Murtaza, Mian A, Huma, Nuzhat, Shabbir, Muhammad A, Murtaza, Mian S, Anees‐ur‐Rehman, Muhammad
International journal of dairy technology 2017 v.70 no.4 pp. 562-571
Bifidobacterium bifidum, Bifidobacterium longum, Cheddar cheese, Lactobacillus acidophilus, Lactococcus, accelerated ripening, acetic acids, adverse effects, buffalo milk, cheese ripening, probiotics, temperature
The study aimed to assess the impact of ripening at elevated temperatures on the survival of probiotic micro‐organisms and production of organic acids in Cheddar cheese. Cheese was manufactured from buffalo milk using lactococci starters along with different probiotic bacteria (Lactobacillus acidophilus LA‐5, Bifidobacterium bifidum Bb‐11 and Bifidobacterium longum BB536) as adjunct cultures. The cheeses were ripened at 4–6 °C or 12–14 °C for 180 days and examined for composition, organic acids and microbial survival. The production of organic acids was accelerated at 12–14 °C when compared to normal ripening temperatures.
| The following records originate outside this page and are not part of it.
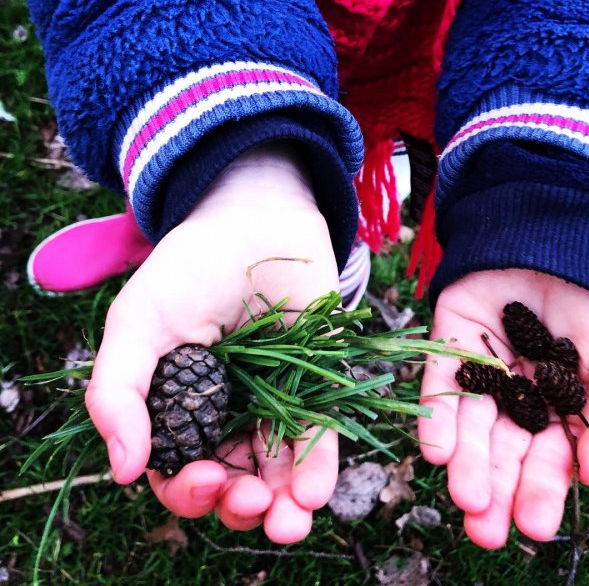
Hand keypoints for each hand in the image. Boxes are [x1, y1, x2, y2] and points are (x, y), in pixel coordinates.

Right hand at [85, 143, 339, 542]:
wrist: (256, 218)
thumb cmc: (190, 268)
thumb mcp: (137, 324)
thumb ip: (118, 392)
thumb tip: (124, 470)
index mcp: (180, 406)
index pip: (180, 470)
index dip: (188, 489)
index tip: (202, 479)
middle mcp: (228, 412)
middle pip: (233, 481)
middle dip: (238, 507)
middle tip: (250, 506)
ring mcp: (276, 399)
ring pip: (276, 471)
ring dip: (282, 507)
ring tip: (288, 521)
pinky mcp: (318, 381)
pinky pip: (319, 435)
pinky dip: (318, 467)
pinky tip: (313, 490)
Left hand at [418, 269, 588, 548]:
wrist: (561, 233)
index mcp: (560, 406)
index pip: (549, 458)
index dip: (542, 491)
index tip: (534, 526)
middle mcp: (517, 395)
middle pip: (504, 451)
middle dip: (496, 491)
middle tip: (485, 532)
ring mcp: (481, 369)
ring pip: (470, 426)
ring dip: (466, 464)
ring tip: (466, 498)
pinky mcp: (449, 342)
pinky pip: (440, 383)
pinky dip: (436, 417)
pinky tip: (435, 451)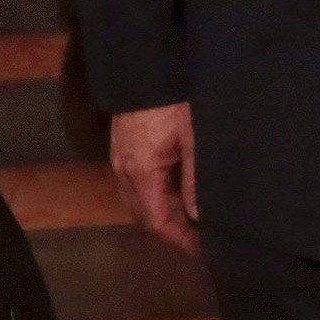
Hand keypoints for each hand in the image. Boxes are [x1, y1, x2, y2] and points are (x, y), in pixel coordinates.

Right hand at [109, 104, 199, 255]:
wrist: (147, 70)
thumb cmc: (174, 103)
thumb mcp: (192, 141)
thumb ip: (194, 182)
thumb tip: (198, 217)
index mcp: (141, 172)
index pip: (156, 221)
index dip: (178, 239)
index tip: (200, 250)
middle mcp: (124, 171)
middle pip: (143, 215)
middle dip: (170, 230)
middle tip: (199, 238)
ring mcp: (119, 159)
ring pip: (137, 200)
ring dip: (162, 213)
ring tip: (191, 218)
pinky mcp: (121, 148)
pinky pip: (134, 184)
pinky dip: (154, 195)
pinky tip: (176, 192)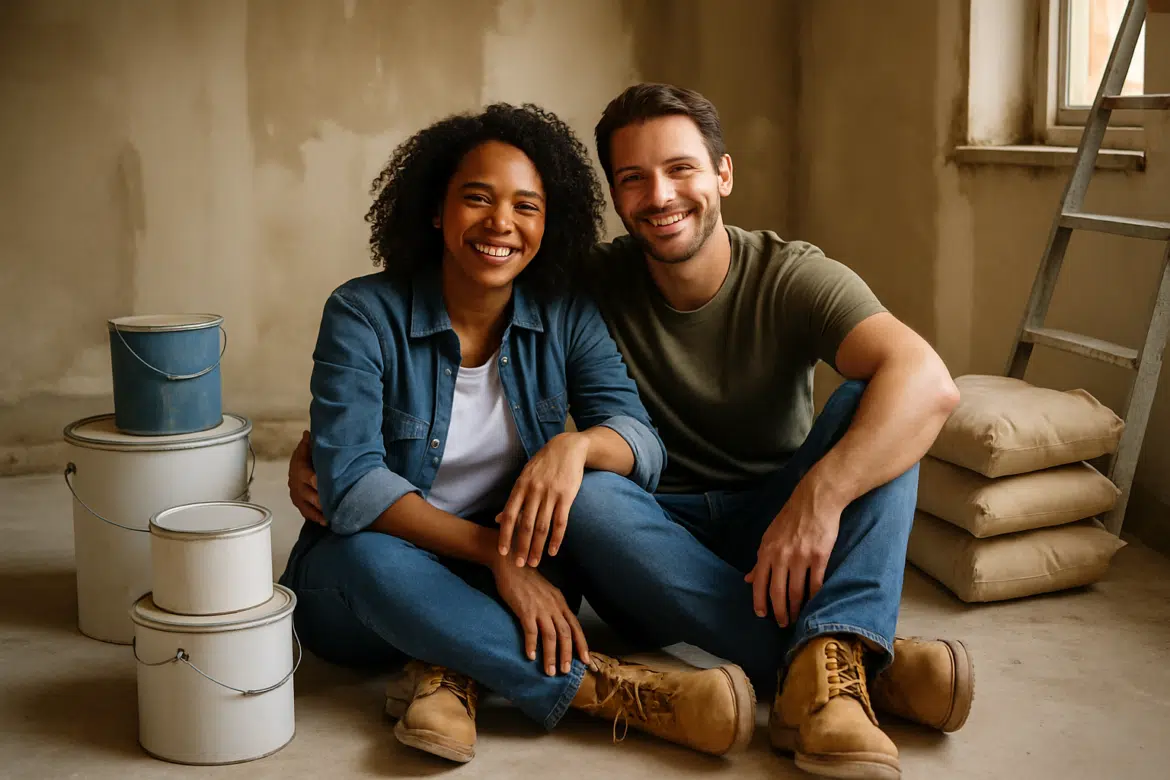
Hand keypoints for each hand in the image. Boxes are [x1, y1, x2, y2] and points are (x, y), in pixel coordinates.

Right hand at [288, 430, 324, 525]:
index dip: (314, 480)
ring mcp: (298, 497)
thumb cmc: (307, 458)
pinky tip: (327, 522)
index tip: (320, 483)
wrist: (297, 470)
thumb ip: (308, 445)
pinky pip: (308, 514)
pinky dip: (317, 518)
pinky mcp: (301, 505)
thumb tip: (308, 433)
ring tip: (331, 516)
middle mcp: (296, 485)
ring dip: (319, 512)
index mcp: (299, 470)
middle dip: (319, 499)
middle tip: (330, 504)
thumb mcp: (307, 450)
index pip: (306, 476)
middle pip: (308, 494)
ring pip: (307, 506)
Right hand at [491, 556, 590, 674]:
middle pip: (565, 634)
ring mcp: (539, 607)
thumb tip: (557, 626)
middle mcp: (553, 605)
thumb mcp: (546, 591)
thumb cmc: (526, 578)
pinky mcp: (524, 608)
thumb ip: (552, 607)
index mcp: (560, 601)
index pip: (575, 626)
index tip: (586, 660)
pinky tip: (530, 656)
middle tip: (566, 672)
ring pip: (550, 636)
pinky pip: (531, 630)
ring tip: (550, 671)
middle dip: (567, 655)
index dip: (581, 644)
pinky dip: (532, 645)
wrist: (511, 562)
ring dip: (551, 655)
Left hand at [496, 432, 587, 567]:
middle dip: (521, 547)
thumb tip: (497, 519)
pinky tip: (552, 551)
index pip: (509, 516)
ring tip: (535, 562)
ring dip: (537, 547)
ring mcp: (550, 494)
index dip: (505, 535)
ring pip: (542, 527)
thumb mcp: (524, 477)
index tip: (502, 552)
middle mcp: (534, 491)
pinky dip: (556, 539)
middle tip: (519, 564)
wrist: (568, 447)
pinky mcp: (567, 496)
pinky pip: (561, 522)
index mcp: (520, 487)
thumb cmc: (544, 464)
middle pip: (525, 525)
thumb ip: (513, 500)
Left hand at [745, 474, 842, 626]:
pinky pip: (816, 583)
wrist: (815, 500)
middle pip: (777, 592)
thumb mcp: (769, 537)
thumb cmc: (791, 518)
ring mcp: (800, 557)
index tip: (761, 615)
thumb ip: (760, 560)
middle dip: (779, 611)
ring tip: (797, 618)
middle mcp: (781, 556)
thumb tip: (748, 579)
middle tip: (782, 623)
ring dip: (796, 608)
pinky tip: (814, 605)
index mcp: (766, 551)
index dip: (759, 602)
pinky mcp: (819, 556)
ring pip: (796, 591)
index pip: (759, 583)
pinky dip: (814, 598)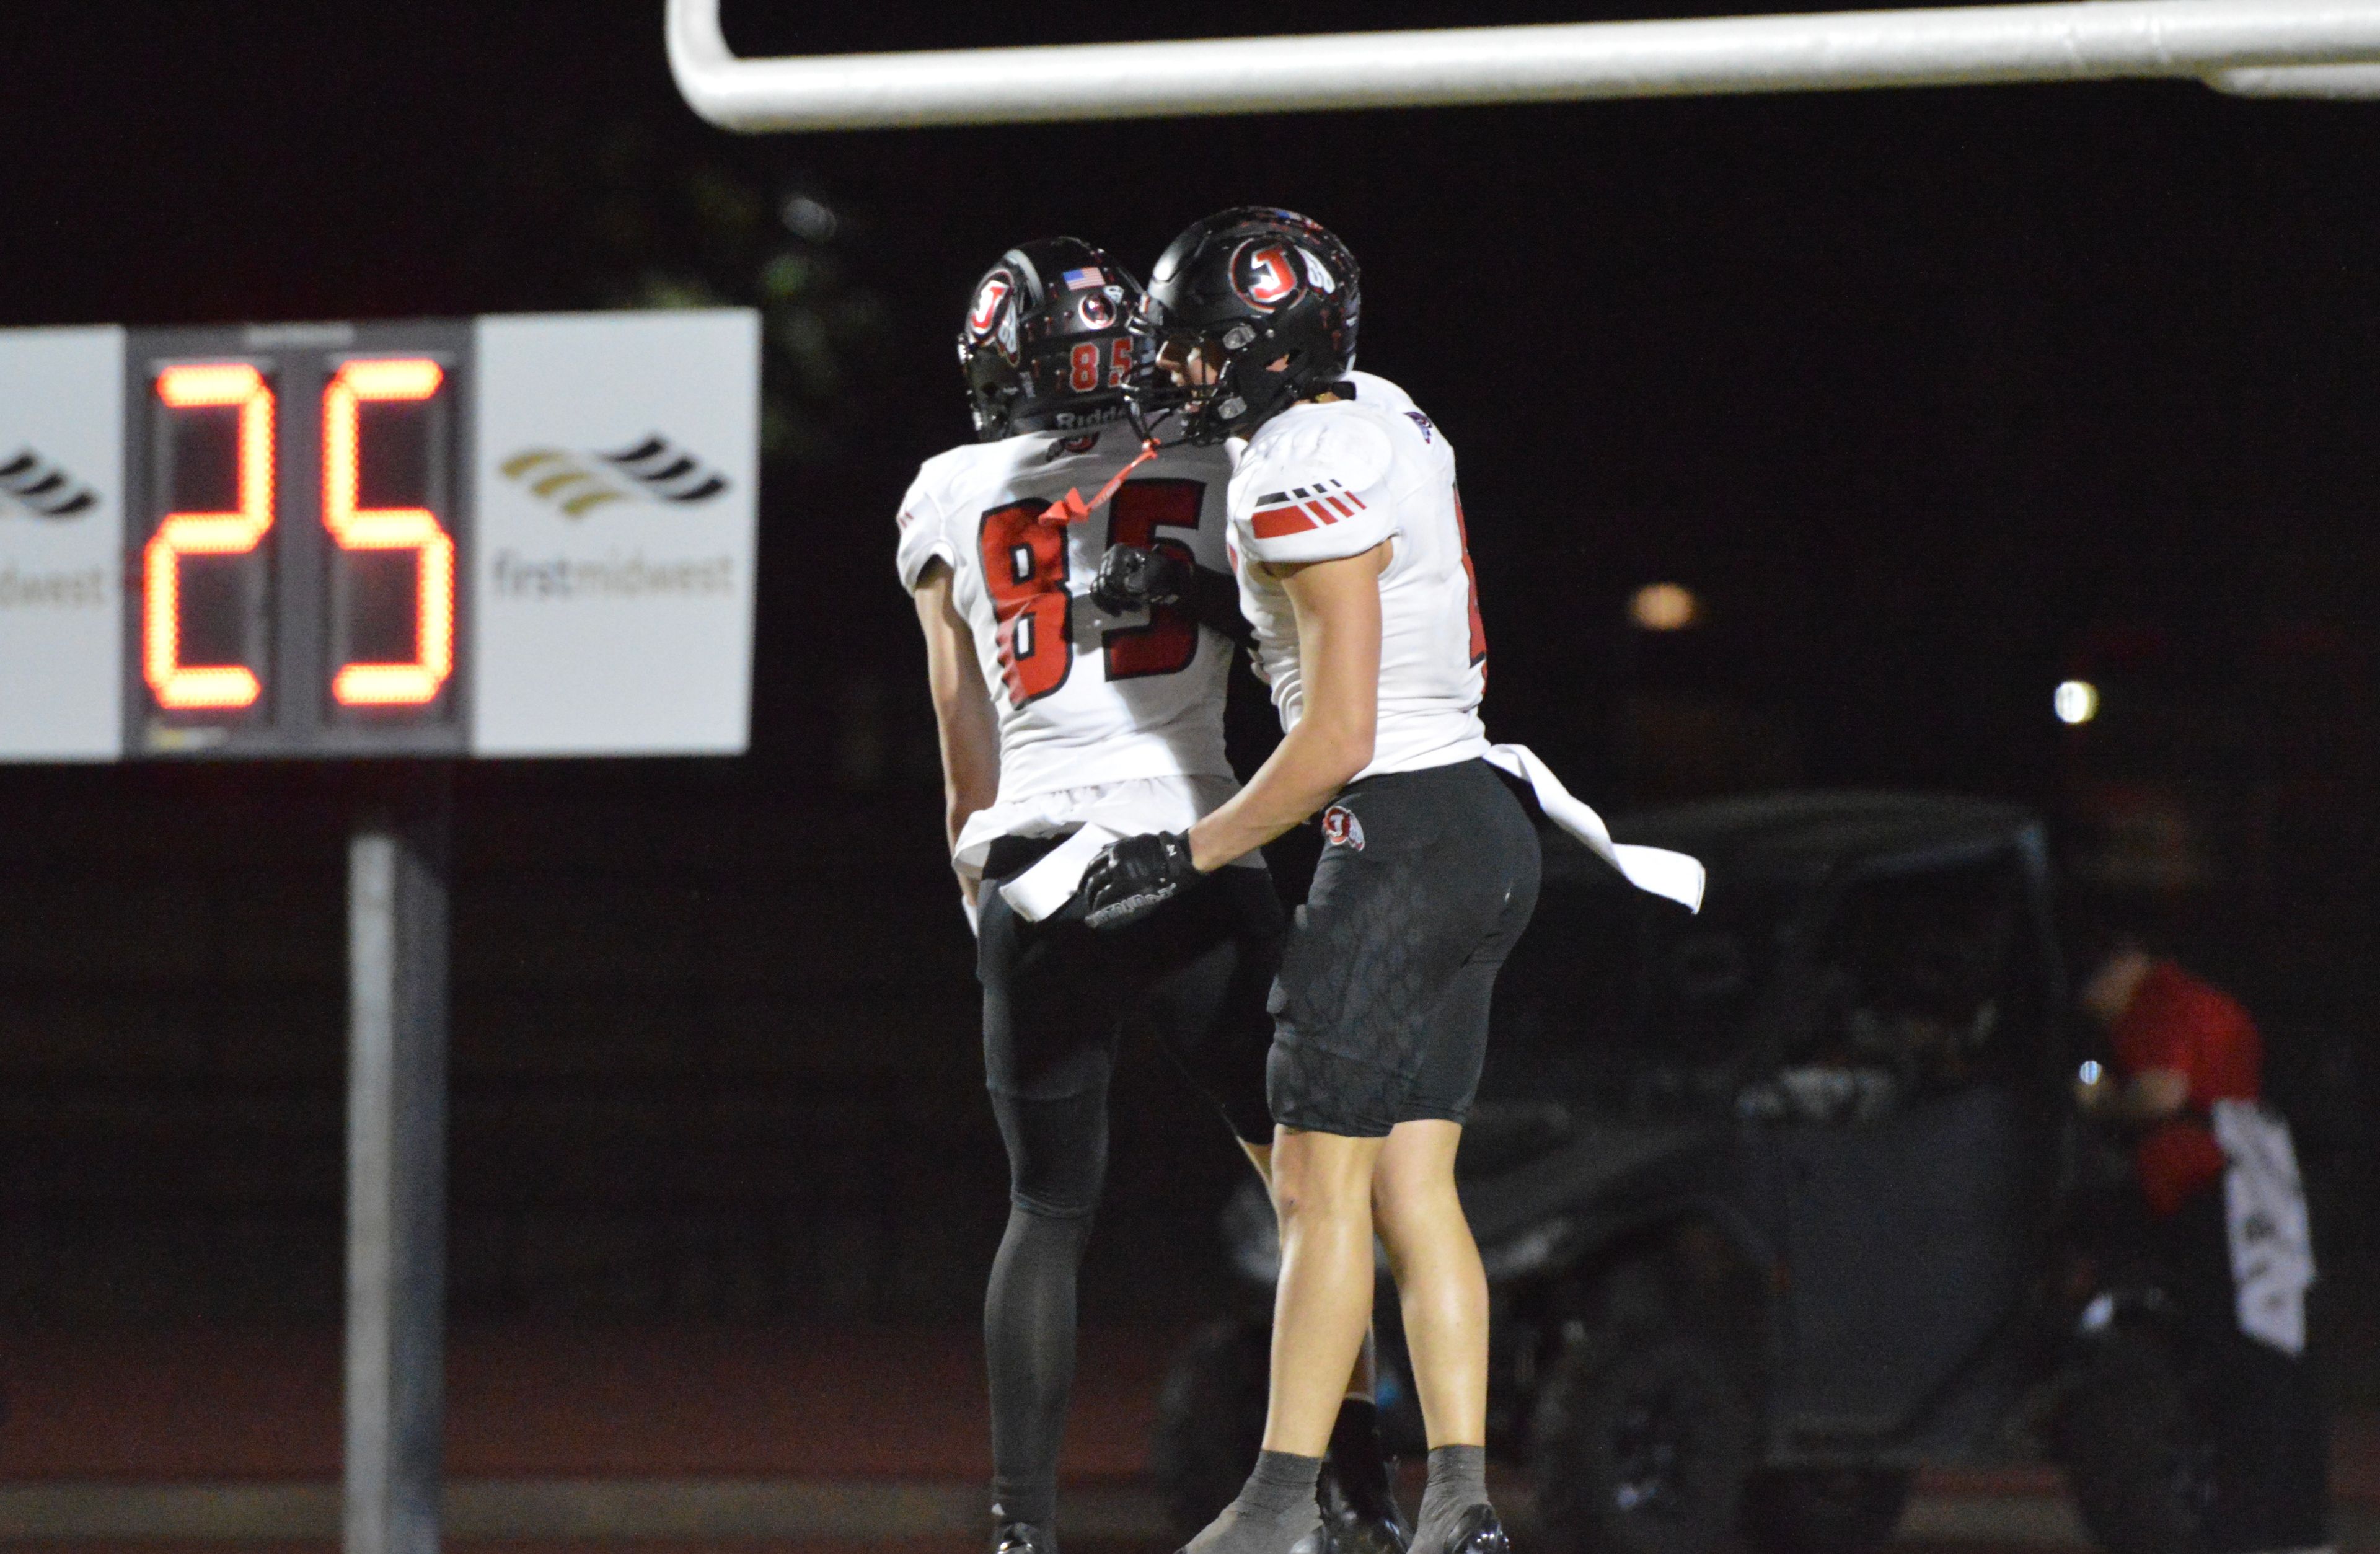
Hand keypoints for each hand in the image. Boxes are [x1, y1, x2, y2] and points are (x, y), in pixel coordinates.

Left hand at [1079, 830, 1198, 929]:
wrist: (1172, 857)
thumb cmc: (1158, 849)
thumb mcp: (1135, 841)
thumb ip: (1118, 846)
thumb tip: (1102, 848)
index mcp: (1115, 850)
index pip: (1093, 864)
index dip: (1086, 875)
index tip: (1083, 883)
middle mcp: (1113, 860)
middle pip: (1092, 877)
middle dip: (1086, 888)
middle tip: (1084, 897)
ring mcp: (1118, 873)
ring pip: (1096, 887)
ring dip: (1091, 898)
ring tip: (1090, 906)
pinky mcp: (1125, 885)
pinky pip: (1106, 895)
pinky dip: (1098, 903)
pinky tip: (1097, 909)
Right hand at [1091, 543, 1192, 614]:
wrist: (1163, 576)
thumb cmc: (1159, 572)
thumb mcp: (1154, 573)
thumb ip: (1141, 579)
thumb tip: (1127, 586)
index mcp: (1118, 552)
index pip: (1111, 578)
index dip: (1122, 591)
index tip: (1139, 594)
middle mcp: (1107, 558)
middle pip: (1104, 586)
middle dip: (1121, 598)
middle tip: (1138, 602)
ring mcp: (1103, 569)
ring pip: (1099, 592)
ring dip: (1115, 604)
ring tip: (1133, 606)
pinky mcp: (1103, 581)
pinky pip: (1095, 595)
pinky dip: (1105, 606)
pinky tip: (1117, 612)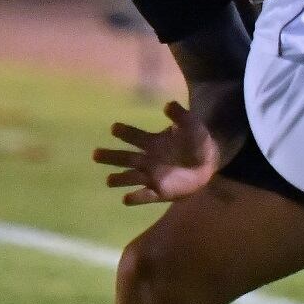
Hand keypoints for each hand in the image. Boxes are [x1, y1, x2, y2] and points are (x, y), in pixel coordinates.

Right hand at [93, 101, 222, 204]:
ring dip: (120, 179)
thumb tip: (168, 104)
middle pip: (126, 159)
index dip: (126, 132)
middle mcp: (148, 160)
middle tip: (95, 154)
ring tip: (109, 180)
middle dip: (111, 157)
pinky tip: (126, 199)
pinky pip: (146, 196)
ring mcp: (153, 177)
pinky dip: (136, 198)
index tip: (114, 128)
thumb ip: (180, 116)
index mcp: (152, 143)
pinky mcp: (161, 192)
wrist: (209, 163)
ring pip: (132, 178)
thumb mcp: (191, 125)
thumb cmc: (196, 142)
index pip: (135, 137)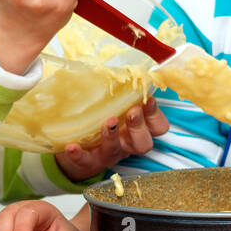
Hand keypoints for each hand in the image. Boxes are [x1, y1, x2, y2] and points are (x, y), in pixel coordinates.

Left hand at [55, 97, 169, 180]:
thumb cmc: (102, 123)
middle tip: (132, 111)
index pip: (158, 127)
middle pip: (143, 142)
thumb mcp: (114, 107)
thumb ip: (120, 92)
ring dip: (112, 136)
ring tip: (108, 121)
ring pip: (116, 150)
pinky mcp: (88, 162)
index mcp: (136, 129)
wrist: (78, 152)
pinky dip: (79, 154)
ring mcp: (108, 154)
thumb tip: (113, 67)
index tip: (148, 99)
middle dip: (139, 125)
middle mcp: (126, 144)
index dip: (156, 115)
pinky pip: (85, 160)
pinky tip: (72, 146)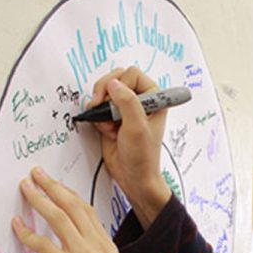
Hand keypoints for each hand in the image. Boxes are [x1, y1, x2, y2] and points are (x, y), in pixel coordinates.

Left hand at [12, 167, 156, 252]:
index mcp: (108, 247)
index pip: (88, 212)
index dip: (71, 196)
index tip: (61, 187)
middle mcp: (95, 245)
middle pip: (72, 205)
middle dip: (53, 186)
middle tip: (38, 174)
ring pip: (57, 217)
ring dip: (39, 198)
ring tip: (26, 187)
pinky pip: (42, 245)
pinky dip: (27, 233)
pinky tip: (17, 226)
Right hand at [88, 67, 170, 227]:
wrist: (133, 178)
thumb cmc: (143, 157)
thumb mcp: (137, 128)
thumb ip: (127, 102)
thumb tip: (113, 84)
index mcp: (154, 97)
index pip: (132, 74)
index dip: (121, 85)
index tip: (116, 102)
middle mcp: (140, 100)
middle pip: (115, 78)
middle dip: (105, 93)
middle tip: (102, 108)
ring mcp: (124, 108)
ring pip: (104, 92)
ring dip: (101, 107)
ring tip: (108, 125)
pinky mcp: (112, 117)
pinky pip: (98, 107)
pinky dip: (97, 117)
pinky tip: (106, 130)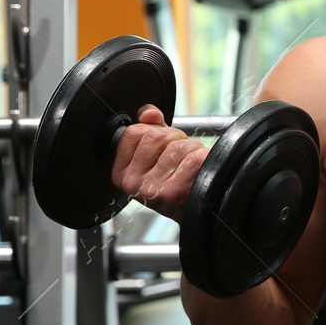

The probiotic bacteria increased production of lactic and acetic acids, compared to cheese made with lactococci alone. The survival of the mesophilic starters was significantly (P < 0.05) reduced in all the cheese samples ripened at the higher temperature. However, the probiotic bacteria remained viable (>7.0 log₁₀ cfu/g) throughout the 180 days of ripening, irrespective of temperature. It was concluded that Cheddar containing additional probiotic cultures can effectively be ripened at elevated temperatures without any adverse effects.